Winston Churchill: quand une relation artistique débouche sur de la politique étrangère.
Conscience de sa propre valeur, ouverture sur le monde et créativité: dans son allocution à l’occasion du Churchill Symposium, le conseiller fédéral Ignazio Cassis jette un regard sur le rôle de la Suisse en Europe et revient sur la relation particulière qu’entretenait Winston Churchill avec la Suisse. Se pose alors forcément la question de savoir quel rapport peut bien exister entre un entrepreneur d’Urdorf et la riche histoire de la politique étrangère de la Suisse.

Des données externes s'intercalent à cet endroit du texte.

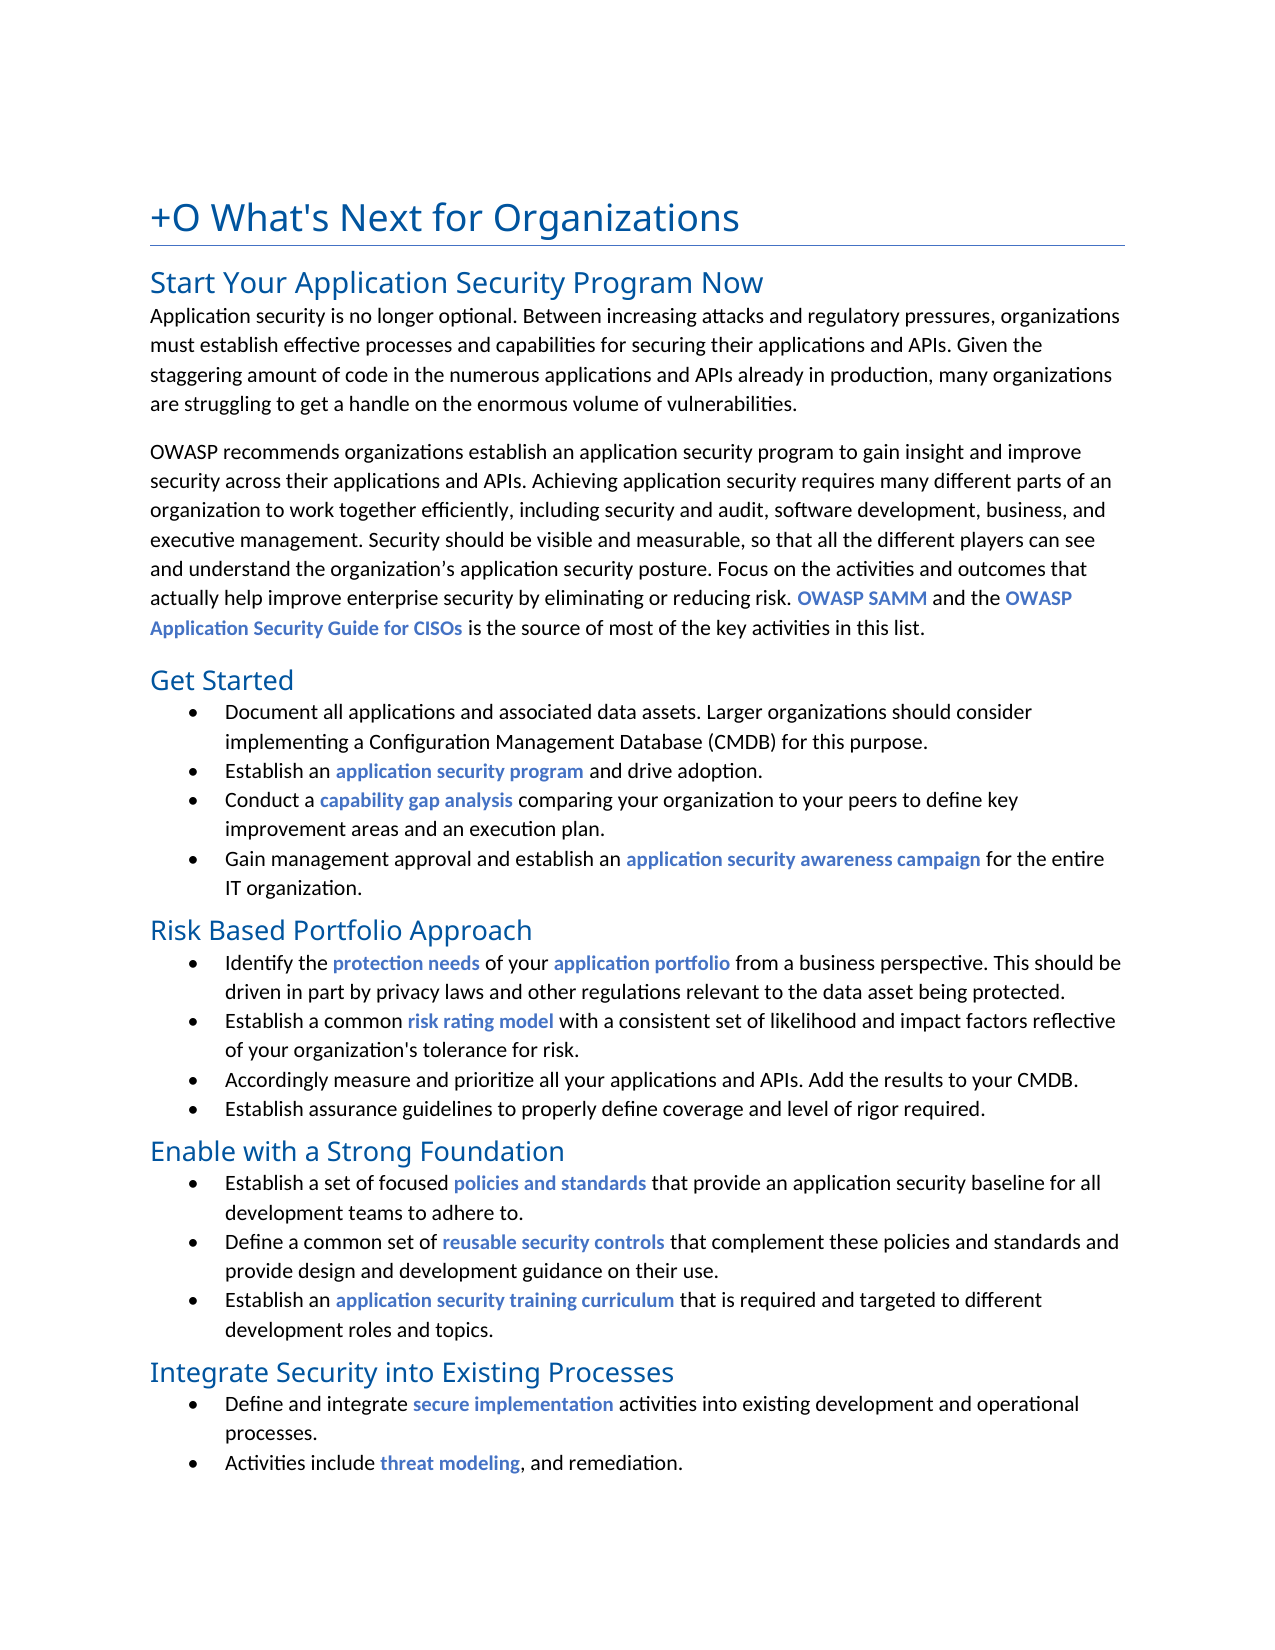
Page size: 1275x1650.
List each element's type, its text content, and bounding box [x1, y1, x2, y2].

list Establish an application security training curriculum that is required and targeted to different development roles and topics. [187, 1287, 1125, 1342]
subtitle Risk Based Portfolio Approach [150, 912, 1125, 949]
list Establish an application security program and drive adoption. [187, 757, 1125, 784]
subtitle Start Your Application Security Program Now [150, 262, 1125, 302]
subtitle Integrate Security into Existing Processes [150, 1353, 1125, 1390]
list Establish a set of focused policies and standards that provide an application security baseline for all development teams to adhere to. [187, 1169, 1125, 1225]
subtitle +O What's Next for Organizations [150, 192, 1125, 245]
list Activities include threat modeling, and remediation. [187, 1449, 1125, 1476]
list Define and integrate secure implementation activities into existing development and operational processes. [187, 1390, 1125, 1446]
list Conduct a capability gap analysis comparing your organization to your peers to define key improvement areas and an execution plan. [187, 786, 1125, 842]
text OWASP recommends organizations establish an application security program to gain insight and improve security across their applications and APIs. Achieving application security requires many different parts of an organization to work together efficiently, including security and audit, software development, business, and executive management. Security should be visible and measurable, so that all the different players can see and understand the organization’s application security posture. Focus on the activities and outcomes that actually help improve enterprise security by eliminating or reducing risk. OWASP SAMM and the OWASP Application Security Guide for CISOs is the source of most of the key activities in this list. [150, 438, 1125, 640]
list Establish a common risk rating model with a consistent set of likelihood and impact factors reflective of your organization's tolerance for risk. [187, 1007, 1125, 1063]
list Define a common set of reusable security controls that complement these policies and standards and provide design and development guidance on their use. [187, 1228, 1125, 1284]
list Establish assurance guidelines to properly define coverage and level of rigor required. [187, 1095, 1125, 1122]
list Gain management approval and establish an application security awareness campaign for the entire IT organization. [187, 845, 1125, 901]
list Document all applications and associated data assets. Larger organizations should consider implementing a Configuration Management Database (CMDB) for this purpose. [187, 698, 1125, 754]
list Accordingly measure and prioritize all your applications and APIs. Add the results to your CMDB. [187, 1066, 1125, 1092]
text Application security is no longer optional. Between increasing attacks and regulatory pressures, organizations must establish effective processes and capabilities for securing their applications and APIs. Given the staggering amount of code in the numerous applications and APIs already in production, many organizations are struggling to get a handle on the enormous volume of vulnerabilities. [150, 302, 1125, 417]
subtitle Get Started [150, 662, 1125, 698]
list Identify the protection needs of your application portfolio from a business perspective. This should be driven in part by privacy laws and other regulations relevant to the data asset being protected. [187, 949, 1125, 1004]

La visite de Winston Churchill en Suisse en 1946 fut la seule qu’il fit. Le célèbre homme politique n’en resta pas moins étroitement lié à la Suisse, notamment par l’intermédiaire de son ami suisse Willy Sax. Photo: Zurich, 1946. © Keystone
Il y a près de 75 ans, ici à Zurich, accueillait l’une des personnalités les plus éblouissantes de l’histoire contemporaine: Winston Churchill. Le monde était alors tout autre. 1946. Une époque marquée par les stigmates de deux guerres mondiales encore récentes offrant le spectacle d'une Europe en ruine. Quel avenir pour ce continent? Qu’est-ce que l’Europe? Qui sommes-nous?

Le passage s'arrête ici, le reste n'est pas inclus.